Published on September 6, 2016 by G.P. Putnam's Sons Books for Young Readers
[This book was given to me by the Publisher, this in no way affected my opinion.]
John Green meets Rainbow Rowell in this irresistible story of first love, broken hearts, and the golden seams that put them back together again.
Henry Page has never been in love. He fancies himself a hopeless romantic, but the slo-mo, heart palpitating, can't-eat-can't-sleep kind of love that he's been hoping for just hasn't been in the cards for him—at least not yet. Instead, he's been happy to focus on his grades, on getting into a semi-decent college and finally becoming editor of his school newspaper. Then Grace Town walks into his first period class on the third Tuesday of senior year and he knows everything's about to change.
Grace isn't who Henry pictured as his dream girl—she walks with a cane, wears oversized boys' clothes, and rarely seems to shower. But when Grace and Henry are both chosen to edit the school paper, he quickly finds himself falling for her. It's obvious there's something broken about Grace, but it seems to make her even more beautiful to Henry, and he wants nothing more than to help her put the pieces back together again. And yet, this isn't your average story of boy meets girl. Krystal Sutherland's brilliant debut is equal parts wit and heartbreak, a potent reminder of the bittersweet bliss that is first love.

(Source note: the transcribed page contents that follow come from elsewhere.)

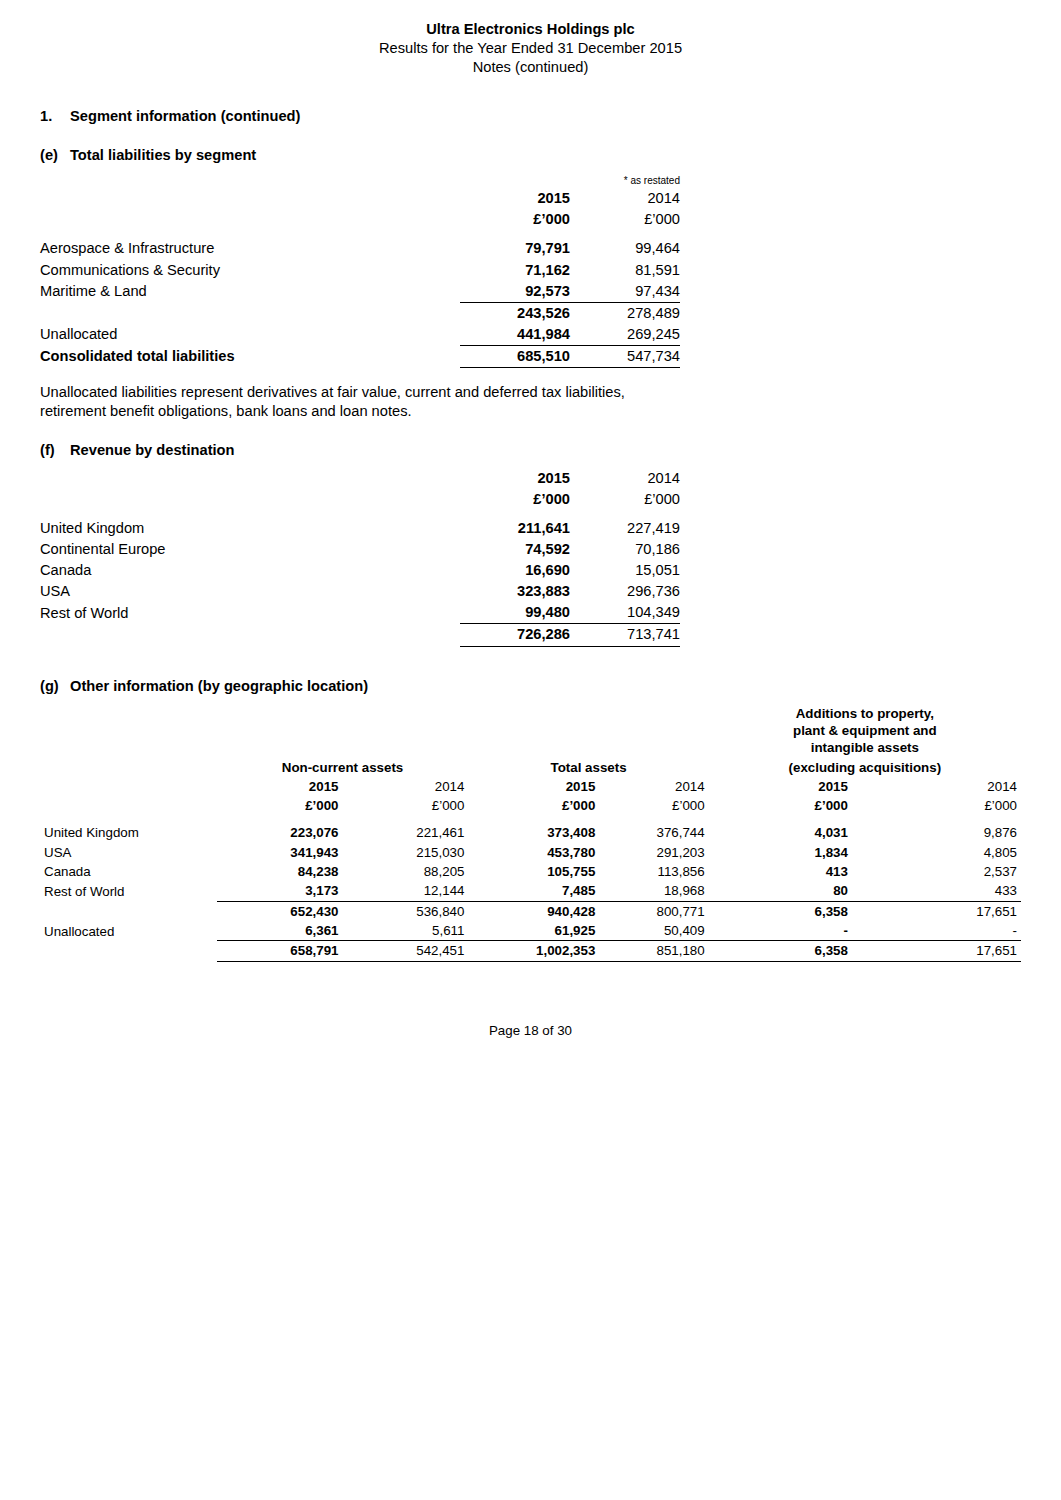Ultra Electronics Holdings plc
Results for the Year Ended 31 December 2015
Notes (continued)
1. Segment information (continued)
(e) Total liabilities by segment
| | | * as restated |
| | 2015 | 2014 |
| | £’000 | £’000 |
| Aerospace & Infrastructure | 79,791 | 99,464 |
| Communications & Security | 71,162 | 81,591 |
| Maritime & Land | 92,573 | 97,434 |
| | 243,526 | 278,489 |
| Unallocated | 441,984 | 269,245 |
| Consolidated total liabilities | 685,510 | 547,734 |
Unallocated liabilities represent derivatives at fair value, current and deferred tax liabilities, retirement benefit obligations, bank loans and loan notes.
(f) Revenue by destination
| | 2015 | 2014 |
| | £’000 | £’000 |
| United Kingdom | 211,641 | 227,419 |
| Continental Europe | 74,592 | 70,186 |
| Canada | 16,690 | 15,051 |
| USA | 323,883 | 296,736 |
| Rest of World | 99,480 | 104,349 |
| | 726,286 | 713,741 |
(g) Other information (by geographic location)
| | | | Additions to property, plant & equipment and intangible assets |
| | Non-current assets | Total assets | (excluding acquisitions) |
| | 2015 | 2014 | 2015 | 2014 | 2015 | 2014 |
| | £’000 | £’000 | £’000 | £’000 | £’000 | £’000 |
| United Kingdom | 223,076 | 221,461 | 373,408 | 376,744 | 4,031 | 9,876 |
| USA | 341,943 | 215,030 | 453,780 | 291,203 | 1,834 | 4,805 |
| Canada | 84,238 | 88,205 | 105,755 | 113,856 | 413 | 2,537 |
| Rest of World | 3,173 | 12,144 | 7,485 | 18,968 | 80 | 433 |
| | 652,430 | 536,840 | 940,428 | 800,771 | 6,358 | 17,651 |
| Unallocated | 6,361 | 5,611 | 61,925 | 50,409 | - | - |
| | 658,791 | 542,451 | 1,002,353 | 851,180 | 6,358 | 17,651 |
Page 18 of 30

This book is a hard one to review, I started it without any expectations since none of my friends and trusted reviewers had read it already, usually I wouldn't read a book that I knew next to nothing about but I'm in a contemporary binge in this past year so I decided to give this one a shot. In some parts it surprised me in a good way, and in others in a bad way ending up to be a mixed bag for me, with some of the bad stuff weighting more than the good ones.
Let's talk first of the good things, the first thing that stood out for me was Henry's voice, it was funny, sarcastic and it seemed like a friend narrating a story or even myself at some point of my teen years, it wasn't overly philosophical but it also wasn't dumb down, it felt realistic, with some pretty quotes and meaningful insights in what it's to be a teenager and in love. Other thing is the high school we have represented here is the closer I ever read to my own experience, there wasn't super closed cliques, you had your closer friends but everyone would hang out together for things like parties and it wasn't a big deal, it's a change to the usual take we see pictured for teens.
This also lead to a more diverse sort of characters without them being shot in your face like "look at me, I'm so diverse and inclusive". I would have liked to get to know more about most of them, but since the books is mostly focused on Henry's experience with first love and the good and bad that it comes from it we don't got as much screen time with the other characters as it was necessary for me to really care about them.
Now, let's start with the bad, one of the reasons that also made the secondary characters not seem as fleshed out was because the narrative had much more tell than show, for example Henry would tell you all about how that last reunion of the journal went after it happened, so we only had to know that Lola was super sassy and Grace was brooding in that day but we don't actually get to read them having this said meeting, and the girls being their sassy and brooding selves. After a while this become really annoying and it took me out of the narrative so many times, it took me seven days to read this book and a lot of the reason was because of this, I just couldn't keep going after reading an entire chapter of Henry telling what he should have been showing me.
This also took a tool in the romance, Henry starts out pretty much instaloving Grace and when the time comes for they spend more time together, get to know each other, we don't get much scenes between them, we was pretty much brushed over the whole development of their relationship when there should have been banter and flirty with only Henry saying to the reader that they had the most amazing time together, Grace was so funny when she wasn't in her bad days, and oh my god we are the best for each other just because I'm telling you this. It didn't worked for me, in a way I understand why it may had to be necessary because of the number of pages and the time this book covers, but this method just made me not care about the romance and distance myself from the story.
Now, the romance, this book let you know right from the synopses that is romanced focused and if you ever read something by John Green you probably can tell where this is going right out of the first chapter. Like I said above the narrative didn't made me care about these two characters being together, Henry at first is pretty creepy and obsessive, and after that we just get a whole lot of Grace playing of hot and cold with him, her "mystery" was pretty obvious from the start and there was so many times that Henry would be like "what the hell is happening" and I was just banging my head because it was just so plain obvious. So basically this part of this story did nothing for me, except maybe annoy me.
One other minor thing was Grace's character journey over the book, that is probably much more personal and may not bother other people so much, but Grace passed for a traumatic event before the book started and during the whole story it's showed time and again show messes up she is, how much she needs help, professional help and it's never done anything about it. I, in addition, didn't sympathize much with her in view of the fact that I have a close friend that passed through something similar, so I just wasn't touched for her self pity and how much she seemed determined to put everyone down with her destructive acts.
In the end of the day Our Chemical Hearts had some good points but it kind of got lost in the middle of a lot of annoying things, I honestly don't know to who to recommend this one, maybe super hard core lovers of stories like Paper Towns looking for more of the same. If the things that I said above aren't things that usually bother you as much, you probably will have a better time with this one than I did.